Giovanni Martino

"Giovanni Martini" redirects here. For the Classical musician and composer, see Giovanni Battista Martini.
John Martin wearing the US Army uniform, ca. 1904

Giovanni Martino or Giovanni Martini, also known as John Martin (Sala Consilina, 1852 - New York City, 24 December 1922) was an Italian-American soldier and trumpeter. He served both in Italy with Giuseppe Garibaldi and in the United States under George Armstrong Custer. He is best known as the only survivor from Custer's company in the Battle of Little Big Horn.

Biography

Although details of Martino's origin and birth were ambiguous in the years following the Little Big Horn, more recent research conducted by Italian researchers has provided more definitive proof of his origins, as evidenced by the comune (or town) of Sala Consilina’s (Province of Salerno) municipal records. He was born in the period between late November 1851 and early January 1852 in or around Sala Consilina, but was subsequently left at one the town’s Proietto Domiciliata (orphanages). Within a day of his abandonment on January 28, 1852, he was provided a name (Giovanni Crisostomo Martino), baptized and placed into the home of a local wet nurse.

The unreliability of parish records – as opposed to municipal birth and death registers - inspired two Italian municipalities to claim him as one of their own: Apricale (Province of Imperia) and Sala Consilina (Province of Salerno). New evidence appears to substantiate the latter. Although Martino himself, in an interview in 1922 a few months before his death, claimed to have been born in Rome in 1851, Martino’s advanced age - as observed and noted by the interviewer, Colonel William Graham – contributed to this apparent self-contradiction.

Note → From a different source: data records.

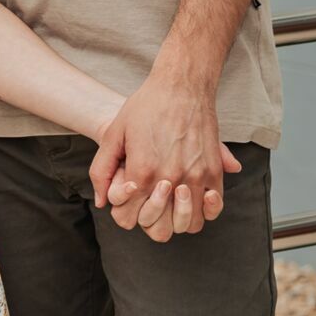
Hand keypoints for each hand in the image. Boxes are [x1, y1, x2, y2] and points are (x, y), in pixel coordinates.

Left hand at [89, 72, 240, 237]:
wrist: (181, 86)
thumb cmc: (145, 107)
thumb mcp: (114, 133)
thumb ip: (102, 170)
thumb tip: (101, 202)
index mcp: (143, 171)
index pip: (129, 217)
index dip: (123, 213)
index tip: (126, 199)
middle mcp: (171, 179)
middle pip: (159, 229)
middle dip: (148, 222)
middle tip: (146, 204)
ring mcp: (196, 177)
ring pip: (187, 224)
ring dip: (175, 221)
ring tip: (168, 204)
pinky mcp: (214, 171)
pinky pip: (212, 210)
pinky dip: (201, 212)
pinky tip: (190, 199)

According to Martino’s diary, as recorded during a 1906 interview, he joined the Corpo Volontari Italiani in 1866, led by Italian patriot Giuseppe Garibaldi, as a drummer boy for several years before eventually returning to Sala Consilina, where municipal records indicate a reconciliation occurred between Martin and his biological father. By 1873, Martino boarded a ship in Naples bound for the United States and was registered at Castle Clinton upon landing (as Giovanni Martino, a 21-year-old laborer from Sala). His true name, prior to its anglicization, was confirmed as Giovanni Martino during his registration, effectively dispelling the widespread belief in later years that he was Giovanni Martini. One year later, facing limited employment options, he enlisted with the United States Army as John Martin and was assigned to Jefferson Barracks in Missouri to begin training as a cavalry trooper and bugler before his permanent assignment to the U.S. Seventh Cavalry Regiment, led by Lieutenant Colonel George Armstrong Custer.

In 1876, he was attached to Company H but on the morning of June 25, Martin was temporarily assigned to serve as one of Custer’s bugler-orderlies. As Custer and nearly 210 troopers and scouts began their final approach to the massive Indian village located in the Little Big Horn River valley, Martin was dispatched with an urgent note for reinforcements and ammunition. Newspaper accounts of the period referred to him as “Custer massacre survivor” and “the last white man to see Custer alive”. Martin and the remaining Seventh Cavalry companies not riding with Custer were trapped on a nearby hill and fought off repeated attacks for 36 hours until their rescue by another U.S. Army column.

In 1879, while serving in an artillery battery at Fort Schuyler (New York), he met and married an Irish girl named Julia Higgins, who would give birth to five surviving children. Martin remained in the Army until age limitations forced his retirement in 1904. His last action in combat came during the Spanish–American War (1898–1900). He remained with his family in Baltimore, Maryland, where they lived and operated a sweets and candy store. By 1906, perhaps following one of his daughters, he moved to Brooklyn, New York, and took a job as a ticket agent at the 103rd Street Station of the nascent New York City subway system. As he aged, the long hours and commute of his ticket-taker job forced Martin to take a watchman’s job at the nearby Navy Yard in 1915. In 1922, while crossing a Brooklyn street, Martin was injured by a truck and hospitalized. He died from complications on December 24, 1922, and was buried three days later in the Veterans section of the Cypress Hill Cemetery in Brooklyn, New York.

References in popular culture

Italian comedian David Riondino has staged a drama based on Giovanni Martino's character, entitled Il trombettiere ("The trumpeter").